一次繊毛の研究には、不死化ヒト網膜色素上皮(hTERT-RPE1)細胞が頻用される。この細胞は血清飢餓によって細胞周期のG0期へと移行し、一次繊毛の形成が誘導される。hTERT-RPE1 細胞の一次繊毛は長さが約 3 µm、太さが約 0.3 µm と非常に小さいので、そこに存在するタンパク質も極めて微量である。したがって、一次繊毛に局在するタンパク質を抗体で染色しようとする場合には、質の高い抗体が要求される。私たちは一次繊毛のマーカーとして Proteintech社の抗 ARL13B 抗体と Abnova社の抗 FOP 抗体を愛用している。これらの抗体を使って免疫染色を行うと、図1のように一次繊毛と中心小体(基底小体)を鮮明に染めることができる。また、これらの抗体は PFA 固定とメタノール固定のどちらの固定法でも使えるので、共染色したい他の抗体がどちらかの固定法でしかうまく染まらないときにでも柔軟に対応できる。しかも、抗 ARL13B 抗体は 1,000 倍希釈で、抗 FOP 抗体は 10,000 倍希釈で用いても十分に染色可能である。
市販の抗体の多くは、細胞に過剰発現させた抗原タンパク質を検出できることは保証されているが、内在性のタンパク質を検出できるところまでは保証されていない。抗体を購入して実際に試してみると、過剰発現させたタンパク質は免疫染色やウェスタンブロッティングで確かに検出可能であるが、内在性のタンパク質は検出できないことがしばしば起こる。その点において、Proteintech社の抗体は内在性タンパク質を検出できるかどうかまで検証したデータが添付されていることから、信頼性が非常に高いメーカーだと感じている。私たちは今回紹介した抗体以外にも以下に挙げた Proteintech社の抗体を利用して良好な結果を得ているので、今後も利用していきたいと考えている。
図1 抗 ARL13B 抗体と抗 FOP 抗体で二重染色した hTERT-RPE1 細胞
血清飢餓条件で培養した hTERT-RPE1 細胞を抗 ARL13B 抗体と抗 FOP 抗体で二重染色し、核を Hoechest 染色した。ARL13B は繊毛膜局在タンパク質であり、FOP は中心小体局在タンパク質である。

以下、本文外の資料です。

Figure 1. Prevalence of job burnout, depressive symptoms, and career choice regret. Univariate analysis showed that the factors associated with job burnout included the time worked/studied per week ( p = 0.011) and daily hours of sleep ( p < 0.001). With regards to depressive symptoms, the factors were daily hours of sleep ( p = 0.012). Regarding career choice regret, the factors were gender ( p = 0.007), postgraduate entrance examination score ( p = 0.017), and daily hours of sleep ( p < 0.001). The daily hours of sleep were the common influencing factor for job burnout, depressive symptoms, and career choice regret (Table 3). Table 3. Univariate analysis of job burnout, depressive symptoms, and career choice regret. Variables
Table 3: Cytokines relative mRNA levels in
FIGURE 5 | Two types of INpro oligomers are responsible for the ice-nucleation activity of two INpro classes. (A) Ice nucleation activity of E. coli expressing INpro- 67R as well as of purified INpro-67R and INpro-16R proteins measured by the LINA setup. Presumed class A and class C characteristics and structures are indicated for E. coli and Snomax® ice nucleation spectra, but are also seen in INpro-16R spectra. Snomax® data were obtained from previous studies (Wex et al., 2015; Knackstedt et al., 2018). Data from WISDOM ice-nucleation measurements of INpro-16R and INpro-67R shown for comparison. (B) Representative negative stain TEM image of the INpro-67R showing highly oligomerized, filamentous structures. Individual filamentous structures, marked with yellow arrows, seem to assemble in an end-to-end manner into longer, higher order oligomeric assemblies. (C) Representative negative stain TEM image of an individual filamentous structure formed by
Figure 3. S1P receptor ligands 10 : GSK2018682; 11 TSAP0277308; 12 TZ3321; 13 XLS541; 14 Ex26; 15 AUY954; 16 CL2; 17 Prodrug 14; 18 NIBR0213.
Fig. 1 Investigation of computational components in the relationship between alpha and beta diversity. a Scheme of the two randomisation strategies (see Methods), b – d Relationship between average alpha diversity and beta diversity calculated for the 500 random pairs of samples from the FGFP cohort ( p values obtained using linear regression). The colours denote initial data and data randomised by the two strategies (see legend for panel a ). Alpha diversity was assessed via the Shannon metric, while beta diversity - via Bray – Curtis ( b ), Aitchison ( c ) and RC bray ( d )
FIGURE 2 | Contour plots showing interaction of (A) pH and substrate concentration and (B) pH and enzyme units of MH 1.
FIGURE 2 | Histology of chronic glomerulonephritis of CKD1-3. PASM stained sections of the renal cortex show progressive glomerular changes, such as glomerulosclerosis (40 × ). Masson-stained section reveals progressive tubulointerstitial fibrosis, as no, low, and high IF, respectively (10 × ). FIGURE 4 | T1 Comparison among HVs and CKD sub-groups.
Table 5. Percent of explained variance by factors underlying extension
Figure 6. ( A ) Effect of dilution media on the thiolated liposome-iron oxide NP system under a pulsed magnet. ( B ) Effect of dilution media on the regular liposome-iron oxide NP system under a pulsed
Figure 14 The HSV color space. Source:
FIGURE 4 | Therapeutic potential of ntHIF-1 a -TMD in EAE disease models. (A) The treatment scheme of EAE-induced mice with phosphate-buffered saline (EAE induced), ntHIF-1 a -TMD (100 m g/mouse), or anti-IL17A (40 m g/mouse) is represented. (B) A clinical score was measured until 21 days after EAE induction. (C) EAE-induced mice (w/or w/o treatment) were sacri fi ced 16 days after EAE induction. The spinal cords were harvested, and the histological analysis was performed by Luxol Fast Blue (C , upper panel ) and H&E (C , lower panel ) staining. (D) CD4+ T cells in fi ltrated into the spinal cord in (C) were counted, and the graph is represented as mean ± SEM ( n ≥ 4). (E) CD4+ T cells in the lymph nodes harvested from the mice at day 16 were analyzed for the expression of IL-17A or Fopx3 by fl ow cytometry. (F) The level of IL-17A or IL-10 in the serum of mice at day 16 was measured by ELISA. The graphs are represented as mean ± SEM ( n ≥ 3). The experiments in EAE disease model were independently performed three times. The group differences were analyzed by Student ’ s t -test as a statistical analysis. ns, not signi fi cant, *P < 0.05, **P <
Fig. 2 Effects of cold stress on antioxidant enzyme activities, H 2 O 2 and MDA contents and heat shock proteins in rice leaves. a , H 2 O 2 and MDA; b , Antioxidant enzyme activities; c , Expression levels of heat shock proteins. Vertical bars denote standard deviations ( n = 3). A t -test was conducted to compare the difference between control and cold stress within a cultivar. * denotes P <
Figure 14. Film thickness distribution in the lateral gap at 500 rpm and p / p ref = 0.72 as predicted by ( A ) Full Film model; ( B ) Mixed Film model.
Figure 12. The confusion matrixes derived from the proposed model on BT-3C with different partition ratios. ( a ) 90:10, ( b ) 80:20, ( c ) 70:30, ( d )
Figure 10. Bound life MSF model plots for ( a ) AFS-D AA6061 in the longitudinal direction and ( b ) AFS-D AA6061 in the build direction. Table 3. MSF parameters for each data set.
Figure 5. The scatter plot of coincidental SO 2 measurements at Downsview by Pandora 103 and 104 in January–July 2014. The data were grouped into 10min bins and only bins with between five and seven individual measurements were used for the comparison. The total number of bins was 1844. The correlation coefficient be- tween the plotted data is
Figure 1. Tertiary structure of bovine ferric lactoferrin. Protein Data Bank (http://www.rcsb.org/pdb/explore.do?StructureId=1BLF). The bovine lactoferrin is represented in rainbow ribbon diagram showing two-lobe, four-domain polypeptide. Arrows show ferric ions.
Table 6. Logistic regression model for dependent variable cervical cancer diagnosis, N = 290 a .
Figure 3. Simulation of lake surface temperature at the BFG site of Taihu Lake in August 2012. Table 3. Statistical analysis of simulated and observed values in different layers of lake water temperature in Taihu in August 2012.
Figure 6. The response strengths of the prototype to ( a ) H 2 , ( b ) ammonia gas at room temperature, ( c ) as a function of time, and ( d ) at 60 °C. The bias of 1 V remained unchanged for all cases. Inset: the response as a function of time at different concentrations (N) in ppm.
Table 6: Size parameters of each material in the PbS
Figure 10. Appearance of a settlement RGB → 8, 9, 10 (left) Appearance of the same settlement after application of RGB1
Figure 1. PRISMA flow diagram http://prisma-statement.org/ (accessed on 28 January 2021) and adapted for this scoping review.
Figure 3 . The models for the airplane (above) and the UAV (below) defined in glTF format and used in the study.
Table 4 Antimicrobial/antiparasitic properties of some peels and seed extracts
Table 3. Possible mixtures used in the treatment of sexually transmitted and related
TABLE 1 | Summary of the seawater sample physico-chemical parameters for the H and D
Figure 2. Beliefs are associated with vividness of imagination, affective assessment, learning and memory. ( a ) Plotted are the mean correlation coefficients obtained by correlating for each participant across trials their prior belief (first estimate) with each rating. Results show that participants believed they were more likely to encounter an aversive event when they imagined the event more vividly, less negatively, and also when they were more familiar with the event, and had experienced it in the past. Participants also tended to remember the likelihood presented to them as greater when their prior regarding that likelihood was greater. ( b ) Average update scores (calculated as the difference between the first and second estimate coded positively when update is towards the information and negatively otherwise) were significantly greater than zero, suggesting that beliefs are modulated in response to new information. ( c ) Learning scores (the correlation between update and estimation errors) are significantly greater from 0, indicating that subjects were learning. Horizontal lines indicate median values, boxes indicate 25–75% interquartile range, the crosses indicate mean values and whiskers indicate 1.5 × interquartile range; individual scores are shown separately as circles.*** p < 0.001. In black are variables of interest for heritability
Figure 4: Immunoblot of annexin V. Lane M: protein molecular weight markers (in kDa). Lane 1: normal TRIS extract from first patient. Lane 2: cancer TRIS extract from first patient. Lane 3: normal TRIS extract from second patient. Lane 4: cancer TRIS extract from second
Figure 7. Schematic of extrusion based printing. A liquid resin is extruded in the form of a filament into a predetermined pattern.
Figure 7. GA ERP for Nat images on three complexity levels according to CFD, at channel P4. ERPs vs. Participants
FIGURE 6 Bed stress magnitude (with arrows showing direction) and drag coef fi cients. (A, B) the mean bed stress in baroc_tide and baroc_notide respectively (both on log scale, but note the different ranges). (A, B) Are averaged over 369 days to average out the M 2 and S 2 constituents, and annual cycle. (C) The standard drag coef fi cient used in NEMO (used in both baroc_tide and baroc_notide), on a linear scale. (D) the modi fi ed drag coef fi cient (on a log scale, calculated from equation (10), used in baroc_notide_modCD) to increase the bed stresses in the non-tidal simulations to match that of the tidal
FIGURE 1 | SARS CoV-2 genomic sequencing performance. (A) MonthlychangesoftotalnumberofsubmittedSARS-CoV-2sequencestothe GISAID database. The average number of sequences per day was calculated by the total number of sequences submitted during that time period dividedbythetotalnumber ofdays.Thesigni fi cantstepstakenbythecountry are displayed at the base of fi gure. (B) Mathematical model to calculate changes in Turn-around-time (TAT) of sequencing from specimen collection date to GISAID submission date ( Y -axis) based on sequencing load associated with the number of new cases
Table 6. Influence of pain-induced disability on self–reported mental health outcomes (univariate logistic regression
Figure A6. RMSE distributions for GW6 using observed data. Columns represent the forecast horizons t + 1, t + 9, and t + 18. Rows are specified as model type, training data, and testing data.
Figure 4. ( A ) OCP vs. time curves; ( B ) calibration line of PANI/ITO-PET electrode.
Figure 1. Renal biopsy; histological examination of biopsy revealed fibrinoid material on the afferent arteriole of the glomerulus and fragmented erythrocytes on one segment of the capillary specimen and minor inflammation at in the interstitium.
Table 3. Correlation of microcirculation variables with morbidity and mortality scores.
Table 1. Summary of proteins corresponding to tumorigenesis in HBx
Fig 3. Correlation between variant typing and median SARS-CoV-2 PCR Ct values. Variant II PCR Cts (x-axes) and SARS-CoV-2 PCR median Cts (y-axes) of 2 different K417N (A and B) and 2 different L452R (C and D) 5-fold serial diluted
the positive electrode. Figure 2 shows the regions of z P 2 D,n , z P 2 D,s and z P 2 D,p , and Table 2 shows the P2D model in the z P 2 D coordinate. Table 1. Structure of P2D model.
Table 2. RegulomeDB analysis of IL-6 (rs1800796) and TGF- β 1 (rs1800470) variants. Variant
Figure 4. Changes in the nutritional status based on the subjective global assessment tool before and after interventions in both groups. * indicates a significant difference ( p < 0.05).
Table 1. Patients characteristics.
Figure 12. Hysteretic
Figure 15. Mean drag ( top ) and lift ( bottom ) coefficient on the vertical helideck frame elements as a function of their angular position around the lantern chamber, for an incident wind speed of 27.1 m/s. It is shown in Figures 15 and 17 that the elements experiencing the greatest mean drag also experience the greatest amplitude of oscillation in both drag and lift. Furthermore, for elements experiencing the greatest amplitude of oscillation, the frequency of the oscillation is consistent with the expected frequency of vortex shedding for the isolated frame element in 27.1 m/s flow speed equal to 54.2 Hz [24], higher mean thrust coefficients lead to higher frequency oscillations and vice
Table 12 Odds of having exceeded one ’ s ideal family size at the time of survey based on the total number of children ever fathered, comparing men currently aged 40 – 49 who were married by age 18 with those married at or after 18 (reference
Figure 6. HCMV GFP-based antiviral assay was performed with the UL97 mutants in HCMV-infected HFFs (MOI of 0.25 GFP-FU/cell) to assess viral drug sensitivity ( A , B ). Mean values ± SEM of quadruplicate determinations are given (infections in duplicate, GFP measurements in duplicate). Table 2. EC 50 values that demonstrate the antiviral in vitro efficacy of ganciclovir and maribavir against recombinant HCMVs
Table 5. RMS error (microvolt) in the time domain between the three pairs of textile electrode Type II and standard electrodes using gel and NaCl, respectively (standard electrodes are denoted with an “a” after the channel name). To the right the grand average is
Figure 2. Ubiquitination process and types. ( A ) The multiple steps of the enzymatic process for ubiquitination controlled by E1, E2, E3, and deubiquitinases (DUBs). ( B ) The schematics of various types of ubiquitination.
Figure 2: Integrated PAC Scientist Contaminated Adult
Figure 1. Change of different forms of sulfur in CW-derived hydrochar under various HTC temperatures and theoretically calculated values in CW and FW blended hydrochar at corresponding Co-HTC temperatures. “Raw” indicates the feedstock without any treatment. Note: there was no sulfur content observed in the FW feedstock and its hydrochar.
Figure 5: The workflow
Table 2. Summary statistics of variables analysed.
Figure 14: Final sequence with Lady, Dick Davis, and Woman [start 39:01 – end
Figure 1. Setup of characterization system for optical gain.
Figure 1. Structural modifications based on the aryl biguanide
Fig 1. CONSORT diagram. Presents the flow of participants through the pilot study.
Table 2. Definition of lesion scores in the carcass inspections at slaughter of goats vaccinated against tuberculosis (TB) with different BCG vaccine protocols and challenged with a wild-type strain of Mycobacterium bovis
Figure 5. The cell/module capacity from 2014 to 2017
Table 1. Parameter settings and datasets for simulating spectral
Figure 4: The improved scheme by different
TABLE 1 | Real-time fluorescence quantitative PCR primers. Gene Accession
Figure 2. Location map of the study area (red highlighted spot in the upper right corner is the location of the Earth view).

左は PFA 固定した細胞、右はメタノール固定した細胞の染色画像である。
カバースリップ上で hTERT-RPE1 細胞を培養し、100% コンフルエントの状態にした。
培地を 0.2% BSA/Opti-MEM に置換し、血清飢餓状態で24時間培養して繊毛形成を誘導した。